In the past several years though, the dependability of cookies as tools that can supply sufficient data for Web entrepreneurs has been reducing. And so out of the need to continue practicing behavioral targeting and to allow advertising companies to track users across the web, device fingerprinting was developed.

Beginner’s Guide to Device Fingerprinting

Device fingerprinting is also known as canvas fingerprinting, browser fingerprinting, or machine fingerprinting, it is a process by which a device or browser is identified according to its particular settings. Device fingerprints have to be saved in a database on the server side, as opposed to web cookies, which are stored client side, or on the user’s device.

Device Fingerprinting

What Data Is Gathered to Develop a Device Fingerprint?

In addition to session cookies, device fingerprinting provides a wealth of information that is provided in the packet each time a web request is initiated to a server. Device-fingerprinting services create fingerprints based on a combination of several data points:

  • IP address
  • HTTP request headers
  • User-agent string
  • Installed plugins
  • Client time zone
  • Information about the client device: monitor size, touch, OS, and localization
  • Embedded information that is offered by flash plug-in.
  • List of installed fonts
  • Silverlight data
  • List of mime-types

Why is device fingerprinting useful?

Device fingerprinting is useful for tracking in a privacy-conscious environment where ordinary tools such as cookies cannot be efficiently implemented. To such users, it has several disadvantages – several devices used, limitation of cookies, poor tracking on mobile devices, and the ability to delete the cookies easily.Device fingerprinting is capable of being used as a viable and suitable solution to the problem. It also assists in linking user actions from the same sessions in case cookies are cleared. For example, if a person clicked on a travel advertisement, but booked the trip later without any cookies present, device fingerprinting ensures that the same browser is recognized, providing the advertiser with clear conversion information and better measurement of ROA.

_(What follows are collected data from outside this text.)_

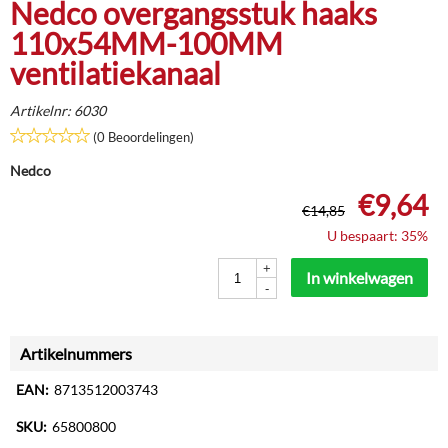
Nedco overgangsstuk haaks
110x54MM-100MM
ventilatiekanaal
Artikelnr:
6030
(0 Beoordelingen)
Nedco
€
9,64
€
14,85
U bespaart: 35%
+
In winkelwagen
-
Artikelnummers
EAN:
8713512003743
SKU:
65800800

So how does device fingerprinting work?

Device fingerprinting begins when a user comes to the website, the JavaScript is gathering device information (browser, OS, etc.). It entails an amalgamation of keys to produce a code (hash value), which improves the tracking precision of the system if combined with cookies. Compared to cookies they are stored on servers and that is why they cannot be easily banned. While it is computationally expensive it makes it possible to link an identity of a user across the different devices due to the similarities in pattern. Though providing powerful tracking, it is dangerous in terms of super cookies or ever cookies, which is essentially the combination of device fingerprinting with cookies for tracking.

Conclusion:

Consumer interaction touchpoints seem limitless in the current digital landscape and marketing needs to rise to the occasion. Where cookies fail in identifying users, technologies such as device fingerprinting that leverage static information form the basis for digital advertising. But at the same time, they have issues connected with privacy regulations mainly the GDPR.